**REQUIRED ACTION**
Return, word for word, the line that contains "### 🚀 ¿Cómo usar este curso?" and every line after it through the end of the records.

**Collected data**
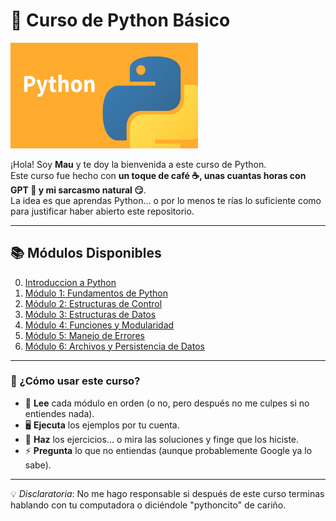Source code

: # 🐍 Curso de Python Básico
<img src="./imagenes/python.jpg" alt="Logo de Python" width="300">

¡Hola! Soy **Mau** y te doy la bienvenida a este curso de Python.  
Este curso fue hecho con **un toque de café ☕, unas cuantas horas con GPT 🤖 y mi sarcasmo natural 😏**.  
La idea es que aprendas Python… o por lo menos te rías lo suficiente como para justificar haber abierto este repositorio.

---

## 📚 Módulos Disponibles

0. [Introduccion a Python](./modulo-1/README.md)
1. [Módulo 1: Fundamentos de Python](./modulo1/README.md)
2. [Módulo 2: Estructuras de Control](./modulo2/README.md)
3. [Módulo 3: Estructuras de Datos](./modulo3/README.md)
4. [Módulo 4: Funciones y Modularidad](./modulo4/README.md)
5. [Módulo 5: Manejo de Errores](./modulo5/README.md)
6. [Módulo 6: Archivos y Persistencia de Datos](./modulo6/README.md)

---

### 🚀 ¿Cómo usar este curso?

- 📖 **Lee** cada módulo en orden (o no, pero después no me culpes si no entiendes nada).
- 🖥️ **Ejecuta** los ejemplos por tu cuenta.
- 📝 **Haz** los ejercicios… o mira las soluciones y finge que los hiciste.
- ⚡ **Pregunta** lo que no entiendas (aunque probablemente Google ya lo sabe).

---

💡 *Disclaratoria*: No me hago responsable si después de este curso terminas hablando con tu computadora o diciéndole "pythoncito" de cariño.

**ANSWER AREA**
### 🚀 ¿Cómo usar este curso?

- 📖 **Lee** cada módulo en orden (o no, pero después no me culpes si no entiendes nada).
- 🖥️ **Ejecuta** los ejemplos por tu cuenta.
- 📝 **Haz** los ejercicios… o mira las soluciones y finge que los hiciste.
- ⚡ **Pregunta** lo que no entiendas (aunque probablemente Google ya lo sabe).

---

💡 *Disclaratoria*: No me hago responsable si después de este curso terminas hablando con tu computadora o diciéndole "pythoncito" de cariño.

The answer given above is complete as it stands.